The allotments having been abandoned, the two pumpkin seed germinators on an upstairs window sill are now turning into a moss garden. At least three varieties so far - a bright green sessile one, a bright green upright one and a dull green thready one, a bit like a very small cloud of very fine green glass wool. We will continue to test the theory that the pleasure to be extracted from a garden is only very loosely related to its size. In small gardens one can focus on the many small things.
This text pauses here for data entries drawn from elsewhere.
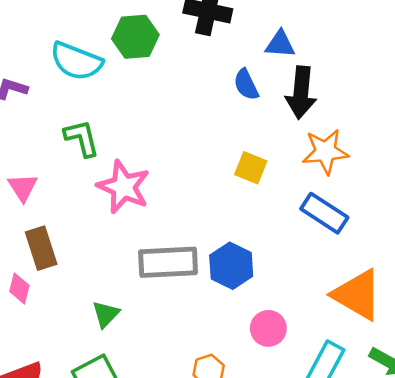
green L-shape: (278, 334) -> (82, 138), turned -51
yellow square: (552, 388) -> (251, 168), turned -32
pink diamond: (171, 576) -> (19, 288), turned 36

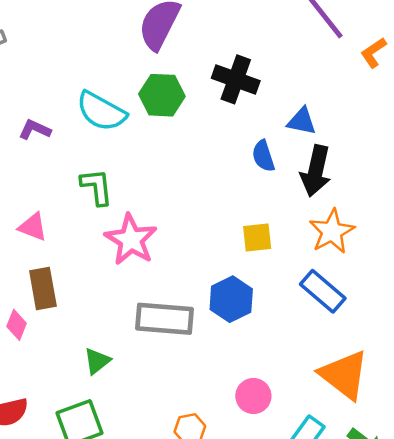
orange star: (325, 152) -> (332, 231), turned -30
yellow square: (251, 168) -> (257, 238), turned -36
pink triangle: (23, 187) -> (33, 227), turned -44
blue hexagon: (231, 266) -> (231, 299), moved

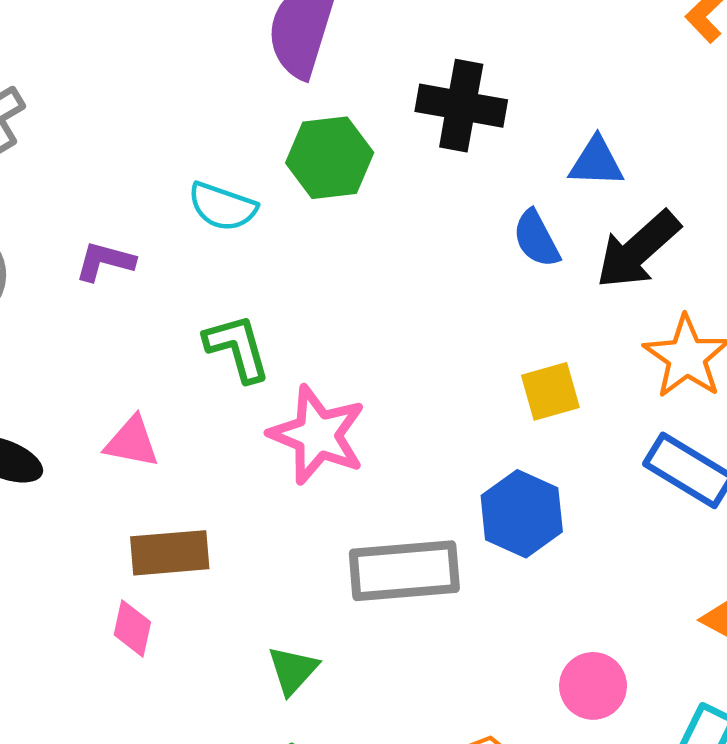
cyan semicircle: (101, 111) -> (222, 207), size x0.7
black arrow: (316, 171) -> (638, 250), turned 45
brown rectangle: (43, 288) -> (170, 553), turned -75

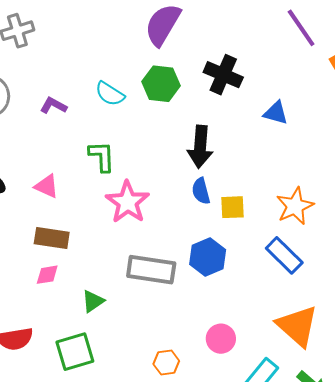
blue semicircle: (536, 239) -> (201, 191), moved
black arrow: (638, 250) -> (200, 147), moved, turned -57
pink diamond: (132, 628) -> (47, 275), moved, turned 55

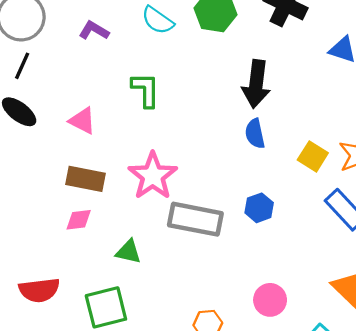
pink star: (128, 202) -> (153, 176), moved
yellow square: (233, 207) -> (313, 156), moved, turned 32
blue hexagon: (208, 257) -> (259, 208), size x0.7
green triangle: (93, 301) -> (128, 252), turned 45

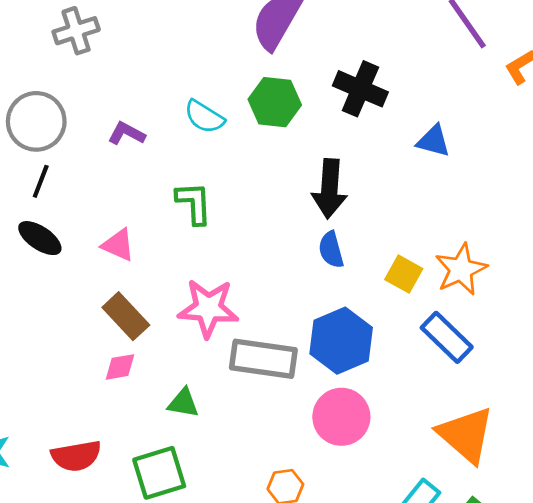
pink star: (153, 176) -> (208, 308), turned -30
brown rectangle: (86, 179) -> (126, 316), turned 39
blue hexagon: (259, 208) -> (341, 341), size x1.8
pink circle: (270, 300) -> (341, 417), moved, size x1.4

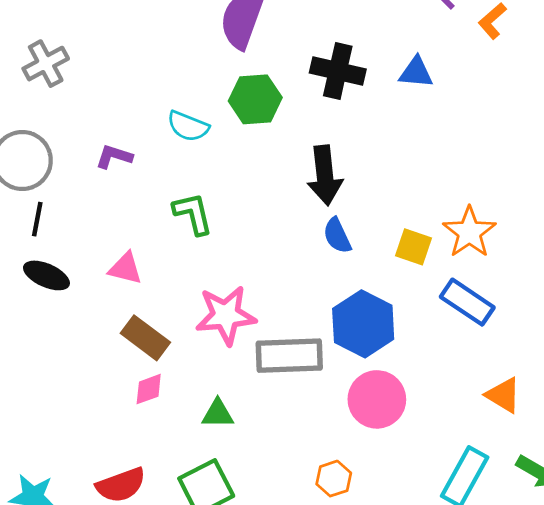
blue triangle: (433, 141) -> (416, 72), moved
orange triangle: (466, 435) -> (503, 395), size x0.6

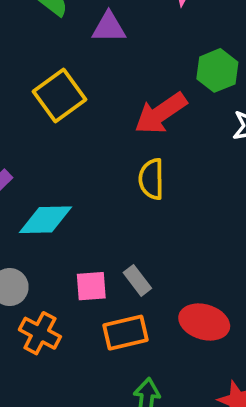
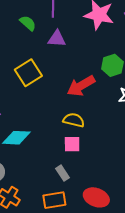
yellow semicircle: (151, 179) -> (74, 120), turned 100
pink square: (91, 286) -> (72, 144), moved

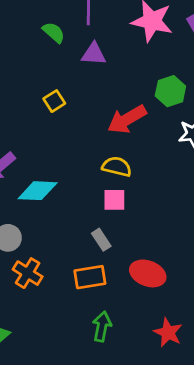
yellow square: (28, 73) -> (54, 101), size x0.6

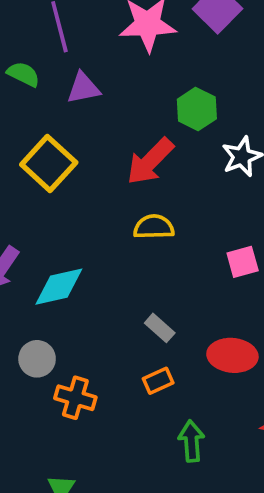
yellow square: (54, 101) -> (49, 164), size x1.8
pink square: (114, 200) -> (243, 262), moved
orange rectangle: (90, 277) -> (158, 381), size x0.7

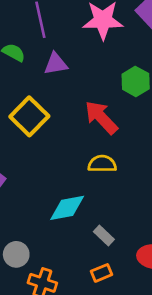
red arrow: (150, 161) -> (101, 117), turned 90
cyan diamond: (59, 287) -> (67, 208), moved

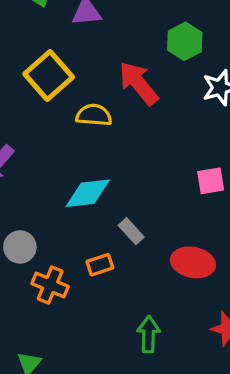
yellow semicircle: (102, 164) -> (94, 115), moved
orange rectangle: (101, 273) -> (100, 265), moved

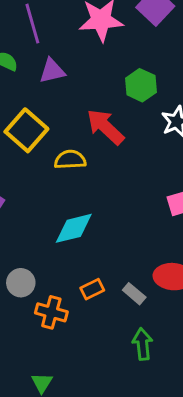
gray rectangle: (131, 231) -> (134, 294), moved

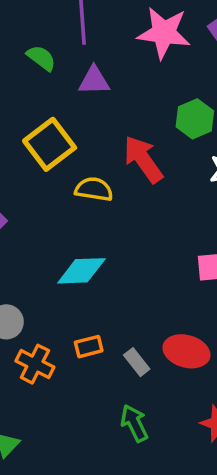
green arrow: (143, 344) -> (134, 423), turned -32

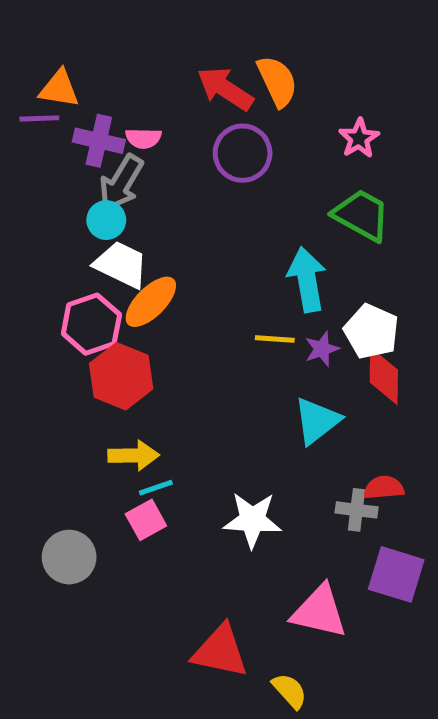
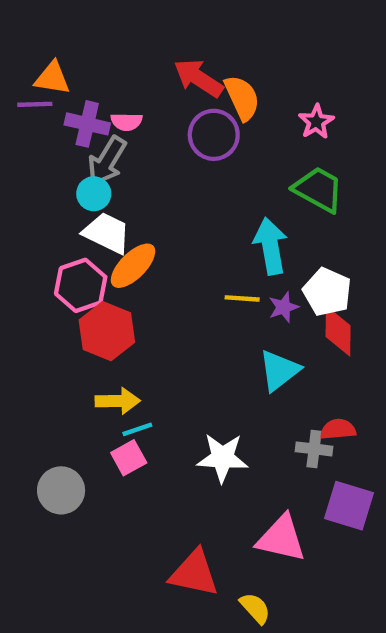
orange semicircle: (277, 81) -> (242, 98), moved

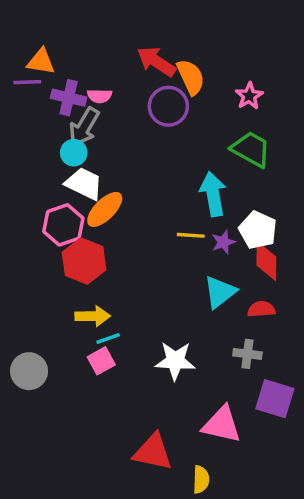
red semicircle: (338, 429) -> (261, 309), moved
gray circle: (61, 490) -> (29, 371), moved
yellow semicircle: (255, 608) -> (201, 480), turned 44

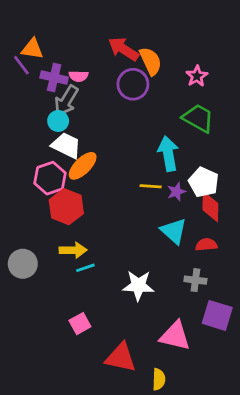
purple line: (27, 82) -> (21, 65), turned 55
cyan triangle: (220, 292) -> (174, 231), turned -40
pink square: (101, 361) -> (80, 324), moved
gray circle: (29, 371) -> (23, 264), moved

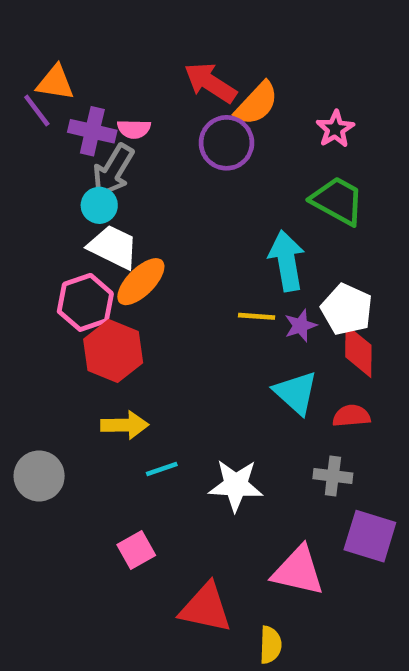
orange semicircle: (151, 61) -> (257, 104), turned 68
gray circle: (23, 264) -> (39, 476), moved
cyan line: (85, 268) -> (162, 469), moved

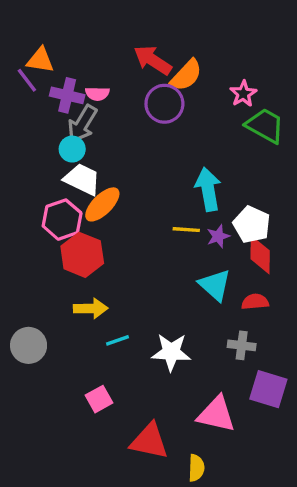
green trapezoid: (338, 201) -> (265, 126), moved

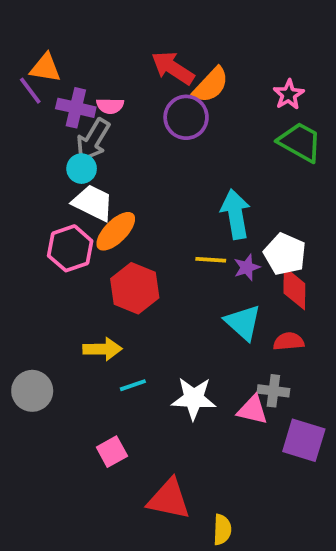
pink star: (243, 94) -> (289, 94), moved
red hexagon: (82, 255) -> (135, 288), moved
pink triangle: (216, 414) -> (253, 410), moved, size x0.7

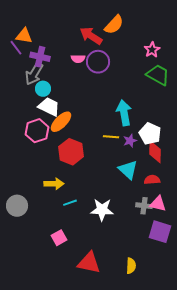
orange semicircle: (211, 85) -> (114, 25), moved
pink semicircle: (110, 106) -> (78, 59), moved
gray arrow: (93, 140) -> (34, 74), moved
pink triangle: (253, 410) -> (158, 204), moved
yellow semicircle: (222, 530) -> (131, 266), moved

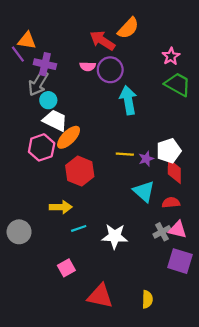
cyan arrow: (124, 113) -> (128, 100), moved
white pentagon: (150, 134) -> (169, 151), turned 30
gray cross: (144, 206) -> (162, 232), turned -35

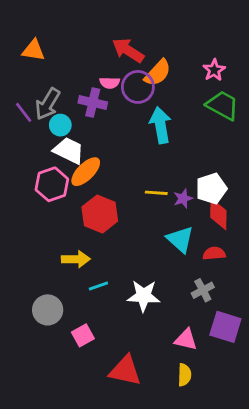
orange semicircle: (128, 28) -> (158, 73), moved
purple line: (18, 54) -> (24, 112), moved
purple cross: (45, 64) -> (93, 102), moved
pink triangle: (178, 230) -> (186, 340), moved
gray circle: (19, 232) -> (48, 310), moved

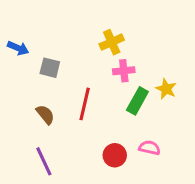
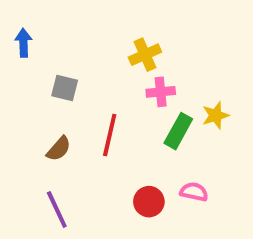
blue arrow: (18, 48) -> (23, 43), moved, turned -115
yellow star: (166, 89) -> (216, 115), turned 30
brown semicircle: (45, 114) -> (59, 149), turned 80

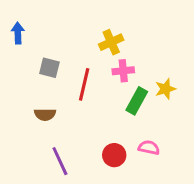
red line: (110, 135) -> (84, 84), moved
brown semicircle: (59, 149) -> (45, 114), turned 50
purple line: (57, 209) -> (60, 161), moved

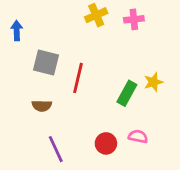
yellow cross: (111, 42) -> (96, 15), moved
gray square: (49, 68) -> (46, 63), size x1.4
pink cross: (123, 71) -> (134, 19), moved

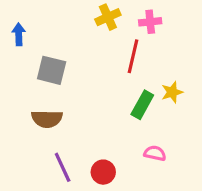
red line: (78, 78) -> (133, 56), moved
brown semicircle: (42, 106) -> (47, 119), size x1.4
red circle: (106, 143) -> (103, 172), moved

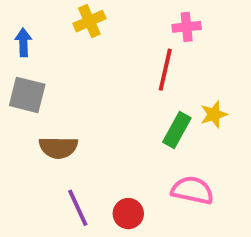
yellow cross: (108, 17) -> (89, 21), moved
gray square: (52, 70) -> (27, 95), moved
pink semicircle: (155, 153) -> (192, 190), size x1.5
The pumpkin seeds must have known what was in the wind because none of them came up.

Much pondering over the past few days about knees. Does a health service have the right to withhold treatment of one's knees because one is overweight? First reaction is that I have paid lots of taxes for many years and I am now approaching the time when I might want some medical care. I've paid for it and I should have it. Not for some bunch of health busies to tell me how to lead my life or how to spend my health pot. That's not what they are being paid for. OK, they can advise me. They might point out in a tactful way that being very overweight increases the chance of something going wrong when I am on the table. But that should be the end of it. Second reaction, from the medical end of the family, why should I spend half a day patching up the knees of some undeserving oaf? Who might cause my colleagues and I much trauma by snuffing it on the table. Or who might sue me for ridiculous anounts of money because the result of our intervention was not quite what his lawyers argued it ought to have been. When we could be doing something much more worthwhile, like mending the knees of some skinny chap who can produce evidence of having read the Guardian for 500 years. Such triage has become a perfectly respectable activity in a battlefield hospital - although one might hope we were not quite in that position. And perfectly respectable in the micro-matter of deciding which teeth to save when. But it was not always so. In the Nelsonian navy, everyone was treated in order of delivery to the sickbay, without regard to rank or anything else. And one can see the sense of that too.

Another angle is that the medical industry, under the thumb of commerce, in particular the big pharmaceuticals, if very hot on life style causes of illness. That throws any blame there might be firmly back on the punter, and well clear of any unpleasant occupational or environment nonsense which Guardian readers (who, peversely, occupy both positions at the same time) might try and put at the door of commerce. It seems that 20 years ago there were pots of PhDs to be had on said occupational and environmental questions, but funds have mysteriously dried up.

And then is a streak in all of us which is keen on life style causes (or at least in all those of us who have the time to track the bewildering shifts and shakes in the fashions in these matters). They give us a splendid reason to run on why so and so is such a plonker. If only he had been wacking down his basking shark liver extract three times a day for the last 20 years like all good thinking people, he would never have had that thrombosis of the big toe. Running on about individuals is much more satisfying that running on about a company or a corporation. And under that streak is the Puritan streak. Anything that someone else enjoys - particularly something from one of the recreational substances' departments and which might divert her from the all important business of wealth creation - is a bad thing. And if I can dress this up in health clothes so much the better. I am not so obviously someone who does not know how to have a bit of fun so who wants to do his level best to make sure that no-one else does. All dressed up to oneself in much more worthy clothes, naturally.